TASK TO CARRY OUT:
Which lines in the listing below contain the string "depth", with case counting? Locate each one and copy it out in full.

INPUT DATA:
....

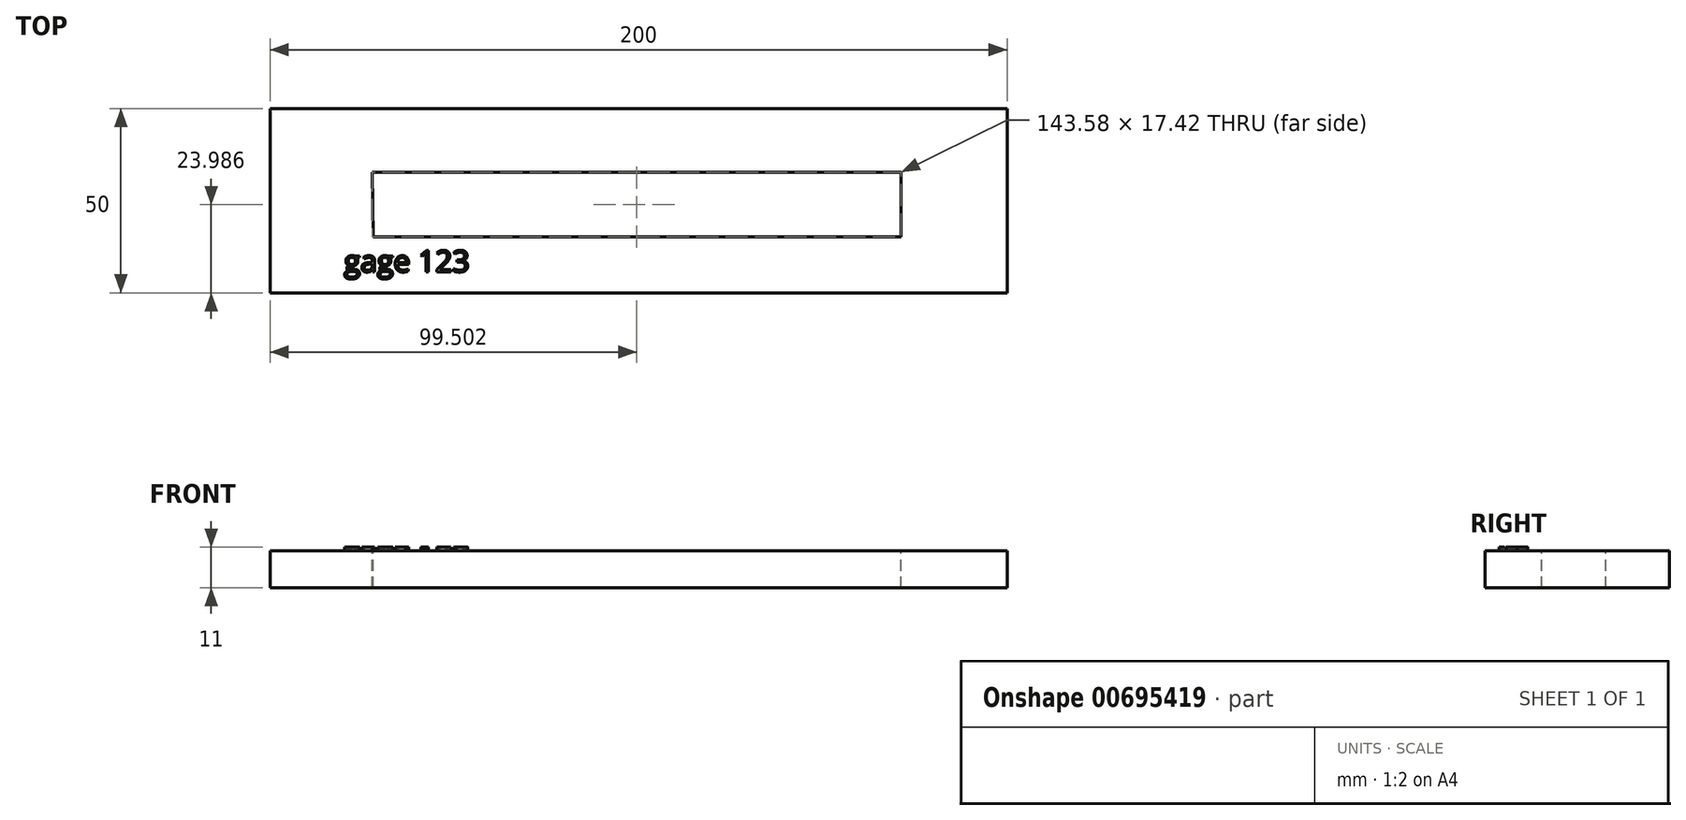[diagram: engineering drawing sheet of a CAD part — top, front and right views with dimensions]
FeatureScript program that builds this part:
annotation { "Feature Type Name" : "Feature", "Feature Type Description" : "" }
export const myFeature = defineFeature(function(context is Context, id is Id, definition is map)
    precondition{}
    {
        {
            var Q0;
            Q0=qCreatedBy(makeId("Top.planeOp"),FACE);
            var sketch = newSketch(context, id + "F0", { "sketchPlane" : qUnion([Q0])});
            skLineSegment(sketch, "E0.bottom", {"start": v(-95.74, 6.85) * mm, "end": v(104.26, 6.85) * mm});
            skLineSegment(sketch, "E0.top", {"start": v(-95.74, -43.15) * mm, "end": v(104.26, -43.15) * mm});
            skLineSegment(sketch, "E0.left", {"start": v(-95.74, 6.85) * mm, "end": v(-95.74, -43.15) * mm});
            skLineSegment(sketch, "E0.right", {"start": v(104.26, 6.85) * mm, "end": v(104.26, -43.15) * mm});
            skSolve(sketch);
        }
        {
            var Q0;
            Q0 = qSketchRegion(id + "F0", true);
            extrude(context, id + "F1", {"entities" : qUnion([Q0]), "depth" : 10 * mm, "offsetDistance" : 25 * mm});
        }
        {
            var Q0;
            Q0=makeQuery(id+"F1.opExtrude","CAP_FACE",FACE,{"disambiguationData":[OSD([sQuery(id+"F0.wireOp",EDGE,"E0.bottom"),sQuery(id+"F0.wireOp",EDGE,"E0.top"),sQuery(id+"F0.wireOp",EDGE,"E0.left"),sQuery(id+"F0.wireOp",EDGE,"E0.right")])],"isStart":false});
            var sketch = newSketch(context, id + "F2", { "sketchPlane" : qUnion([Q0])});
            skLineSegment(sketch, "E1", {"start": v(-67.72, -27.88) * mm, "end": v(75.55, -27.88) * mm});
            skLineSegment(sketch, "E2", {"start": v(75.55, -27.88) * mm, "end": v(75.55, -10.45) * mm});
            skLineSegment(sketch, "E3", {"start": v(75.55, -10.45) * mm, "end": v(-68.03, -10.45) * mm});
            skLineSegment(sketch, "E4", {"start": v(-68.03, -10.45) * mm, "end": v(-67.72, -27.88) * mm});
            skSolve(sketch);
        }
        {
            var Q0;
            Q0=makeQuery(id+"F2.imprint","IMPRINT",FACE,{"disambiguationData":[TD([[makeQuery(id+"F2.imprint","IMPRINT",EDGE,{"derivedFrom":sQuery(id+"F2.wireOp",EDGE,"E1")}),1.0]])]});
            extrude(context, id + "F3", {"entities" : qUnion([Q0]), "operationType" : NewBodyOperationType.REMOVE, "oppositeDirection" : true, "depth" : 25 * mm, "offsetDistance" : 25 * mm});
        }
        {
            var Q0;
            Q0=makeQuery(id+"F1.opExtrude","CAP_FACE",FACE,{"disambiguationData":[OSD([sQuery(id+"F0.wireOp",EDGE,"E0.bottom"),sQuery(id+"F0.wireOp",EDGE,"E0.top"),sQuery(id+"F0.wireOp",EDGE,"E0.left"),sQuery(id+"F0.wireOp",EDGE,"E0.right")])],"isStart":false});
            var sketch = newSketch(context, id + "F4", { "sketchPlane" : qUnion([Q0])});
            skText(sketch, "E5", { "text": "gage 123", "fontName": "OpenSans-Regular.ttf"});
            const initialGuessF4  = {"E5": [-0.07566, -0.03745, 1, 0, 0.00585]};
            skSetInitialGuess(sketch, initialGuessF4);
            skSolve(sketch);
        }
        {
            var Q0;
            Q0 = qSketchRegion(id + "F4", true);
            extrude(context, id + "F5", {"entities" : qUnion([Q0]), "operationType" : NewBodyOperationType.ADD, "depth" : 1 * mm, "offsetDistance" : 25 * mm});
        }
    });
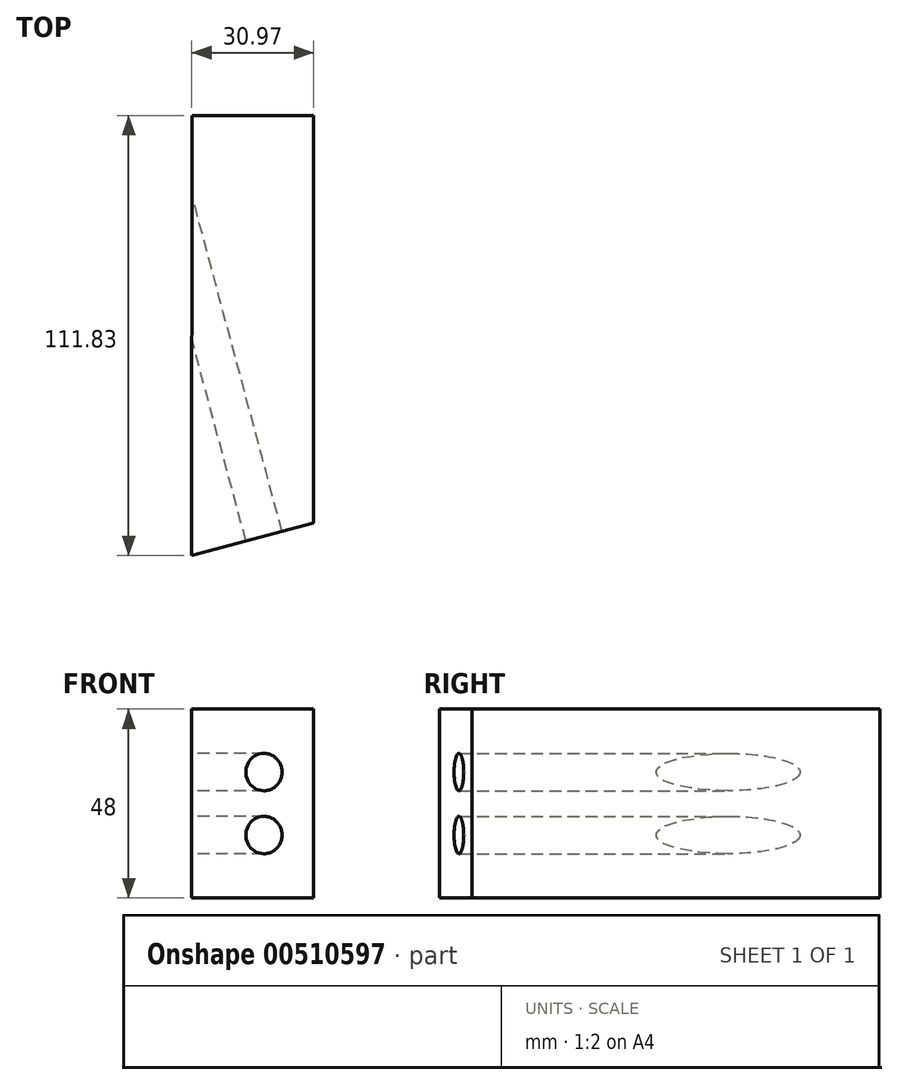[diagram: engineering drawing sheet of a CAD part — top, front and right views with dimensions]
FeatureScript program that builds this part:
annotation { "Feature Type Name" : "Feature", "Feature Type Description" : "" }
export const myFeature = defineFeature(function(context is Context, id is Id, definition is map)
    precondition{}
    {
        {
            var Q0;
            Q0=qCreatedBy(makeId("Front.planeOp"),FACE);
            var sketch = newSketch(context, id + "F0", { "sketchPlane" : qUnion([Q0])});
            skLineSegment(sketch, "E0.bottom", {"start": v(-18.29, 29.8) * mm, "end": v(41.71, 29.8) * mm});
            skLineSegment(sketch, "E0.top", {"start": v(-18.29, -18.2) * mm, "end": v(41.71, -18.2) * mm});
            skLineSegment(sketch, "E0.left", {"start": v(-18.29, 29.8) * mm, "end": v(-18.29, -18.2) * mm});
            skLineSegment(sketch, "E0.right", {"start": v(41.71, 29.8) * mm, "end": v(41.71, -18.2) * mm});
            skCircle(sketch, "E1", {"center": v(0.71, -2.2) * mm, "radius": 4.75 * mm});
            skCircle(sketch, "E2", {"center": v(0.71, 13.8) * mm, "radius": 4.75 * mm});
            skSolve(sketch);
        }
        {
            var Q0;
            Q0=makeQuery(id+"F0.imprint","IMPRINT",FACE,{"disambiguationData":[TD([[makeQuery(id+"F0.imprint","IMPRINT",EDGE,{"derivedFrom":sQuery(id+"F0.wireOp",EDGE,"E0.bottom")}),-1.0]])]});
            extrude(context, id + "F1", {"entities" : qUnion([Q0]), "depth" : 108 * mm});
        }
        {
            var Q0;
            Q0=makeQuery(id+"F1.opExtrude","SWEPT_FACE",FACE,{"disambiguationData":[OSD([sQuery(id+"F0.wireOp",EDGE,"E0.top")])]});
            var sketch = newSketch(context, id + "F2", { "sketchPlane" : qUnion([Q0])});
            skLineSegment(sketch, "E3", {"start": v(-18.29, 108) * mm, "end": v(10.71, 0) * mm});
            skLineSegment(sketch, "E4", {"start": v(10.71, 0) * mm, "end": v(-18.29, 0) * mm});
            skLineSegment(sketch, "E5", {"start": v(-18.29, 0) * mm, "end": v(-18.29, 108) * mm});
            skSolve(sketch);
        }
        {
            var Q0;
            Q0 = qSketchRegion(id + "F2", true);
            extrude(context, id + "F3", {"entities" : qUnion([Q0]), "operationType" : NewBodyOperationType.REMOVE, "oppositeDirection" : true, "depth" : 48 * mm});
        }
        {
            var Q0;
            Q0=makeQuery(id+"F1.opExtrude","SWEPT_FACE",FACE,{"disambiguationData":[OSD([sQuery(id+"F0.wireOp",EDGE,"E0.top")])]});
            var sketch = newSketch(context, id + "F4", { "sketchPlane" : qUnion([Q0])});
            skLineSegment(sketch, "E6", {"start": v(13.71, 108) * mm, "end": v(42.3, 1.5) * mm});
            skLineSegment(sketch, "E7", {"start": v(42.3, 1.5) * mm, "end": v(42.3, 108) * mm});
            skLineSegment(sketch, "E8", {"start": v(42.3, 108) * mm, "end": v(13.71, 108) * mm});
            skSolve(sketch);
        }
        {
            var Q0;
            {var subQ0=sQuery(id+"F4.wireOp",EDGE,"E7");Q0=makeQuery(id+"F4.imprint","IMPRINT",FACE,{"disambiguationData":[TD([[makeQuery(id+"F4.imprint","IMPRINT",EDGE,{"derivedFrom":subQ0}),1.0]])]});}
            var Q1;
            {var subQ0=sQuery(id+"F4.wireOp",EDGE,"E8");var subQ1=sQuery(id+"F4.wireOp",EDGE,"E6");var subQ2=sQuery(id+"F0.wireOp",EDGE,"E0.top");var subQ3=makeQuery(id+"F4.imprint","INTERSECT",VERTEX,{"derivedFrom":[makeQuery(id+"F1.opExtrude","CAP_EDGE",EDGE,{"disambiguationData":[OSD([subQ2])],"isStart":false}),subQ1,subQ0]});Q1=makeQuery(id+"F4.imprint","IMPRINT",FACE,{"disambiguationData":[TD([[makeQuery(id+"F4.imprint","IMPRINT",EDGE,{"disambiguationData":[TD([[subQ3,-1.0]])],"derivedFrom":subQ1}),1.0]])]});}
            extrude(context, id + "F5", {"entities" : qUnion([Q0, Q1]), "operationType" : NewBodyOperationType.REMOVE, "oppositeDirection" : true, "depth" : 48 * mm});
        }
        {
            var Q0;
            Q0=makeQuery(id+"F1.opExtrude","SWEPT_FACE",FACE,{"disambiguationData":[OSD([sQuery(id+"F0.wireOp",EDGE,"E0.top")])]});
            var sketch = newSketch(context, id + "F6", { "sketchPlane" : qUnion([Q0])});
            skLineSegment(sketch, "E9", {"start": v(10.71, 0) * mm, "end": v(41.71, 3.72) * mm});
            skLineSegment(sketch, "E10", {"start": v(41.71, 3.72) * mm, "end": v(41.71, 0) * mm});
            skLineSegment(sketch, "E11", {"start": v(41.71, 0) * mm, "end": v(10.71, 0) * mm});
            skSolve(sketch);
        }
        {
            var Q0;
            Q0=makeQuery(id+"F6.imprint","IMPRINT",FACE,{"disambiguationData":[TD([[makeQuery(id+"F6.imprint","IMPRINT",EDGE,{"derivedFrom":sQuery(id+"F6.wireOp",EDGE,"E9")}),-1.0]])]});
            extrude(context, id + "F7", {"entities" : qUnion([Q0]), "operationType" : NewBodyOperationType.REMOVE, "oppositeDirection" : true, "depth" : 48 * mm});
        }
        {
            var Q0;
            Q0=makeQuery(id+"F1.opExtrude","SWEPT_FACE",FACE,{"disambiguationData":[OSD([sQuery(id+"F0.wireOp",EDGE,"E0.top")])]});
            var sketch = newSketch(context, id + "F8", { "sketchPlane" : qUnion([Q0])});
            skLineSegment(sketch, "E12", {"start": v(10.71, 0) * mm, "end": v(40.56, 8.01) * mm});
            skLineSegment(sketch, "E13", {"start": v(40.56, 8.01) * mm, "end": v(42.38, 1.24) * mm});
            skLineSegment(sketch, "E14", {"start": v(42.38, 1.24) * mm, "end": v(10.71, 0) * mm});
            skSolve(sketch);
        }
        {
            var Q0;
            Q0 = qSketchRegion(id + "F8", true);
            extrude(context, id + "F9", {"entities" : qUnion([Q0]), "operationType" : NewBodyOperationType.REMOVE, "oppositeDirection" : true, "depth" : 48 * mm});
        }
        {
            var Q0;
            Q0=makeQuery(id+"F1.opExtrude","SWEPT_BODY",BODY,{"disambiguationData":[OSD([sQuery(id+"F0.wireOp",EDGE,"E0.bottom"),sQuery(id+"F0.wireOp",EDGE,"E0.top"),sQuery(id+"F0.wireOp",EDGE,"E0.left"),sQuery(id+"F0.wireOp",EDGE,"E0.right"),sQuery(id+"F0.wireOp",EDGE,"E1"),sQuery(id+"F0.wireOp",EDGE,"E2")])]});
            var Q1;
            Q1=makeQuery(id+"F3.boolean.opBoolean","MERGE",EDGE,{"derivedFrom":[makeQuery(id+"F1.opExtrude","CAP_EDGE",EDGE,{"disambiguationData":[OSD([sQuery(id+"F0.wireOp",EDGE,"E0.left")])],"isStart":false}),makeQuery(id+"F3.opExtrude","SWEPT_EDGE",EDGE,{"disambiguationData":[OSD([sQuery(id+"F0.wireOp",EDGE,"E0.top"),sQuery(id+"F2.wireOp",EDGE,"E3"),sQuery(id+"F2.wireOp",EDGE,"E5")])]})]});
            transform(context, id + "F10", {"entities" : qUnion([Q0]), "transformType" : TransformType.ROTATION, "transformAxis" : qUnion([Q1]), "angle" : 15 * degree, "oppositeDirection" : true, "makeCopy" : false});
        }
    });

....

SOLUTION TO THIS EXERCISE:
            extrude(context, id + "F1", {"entities" : qUnion([Q0]), "depth" : 10 * mm, "offsetDistance" : 25 * mm});
            extrude(context, id + "F3", {"entities" : qUnion([Q0]), "operationType" : NewBodyOperationType.REMOVE, "oppositeDirection" : true, "depth" : 25 * mm, "offsetDistance" : 25 * mm});
            extrude(context, id + "F5", {"entities" : qUnion([Q0]), "operationType" : NewBodyOperationType.ADD, "depth" : 1 * mm, "offsetDistance" : 25 * mm});
            extrude(context, id + "F1", {"entities" : qUnion([Q0]), "depth" : 108 * mm});
            extrude(context, id + "F3", {"entities" : qUnion([Q0]), "operationType" : NewBodyOperationType.REMOVE, "oppositeDirection" : true, "depth" : 48 * mm});
            extrude(context, id + "F5", {"entities" : qUnion([Q0, Q1]), "operationType" : NewBodyOperationType.REMOVE, "oppositeDirection" : true, "depth" : 48 * mm});
            extrude(context, id + "F7", {"entities" : qUnion([Q0]), "operationType" : NewBodyOperationType.REMOVE, "oppositeDirection" : true, "depth" : 48 * mm});
            extrude(context, id + "F9", {"entities" : qUnion([Q0]), "operationType" : NewBodyOperationType.REMOVE, "oppositeDirection" : true, "depth" : 48 * mm});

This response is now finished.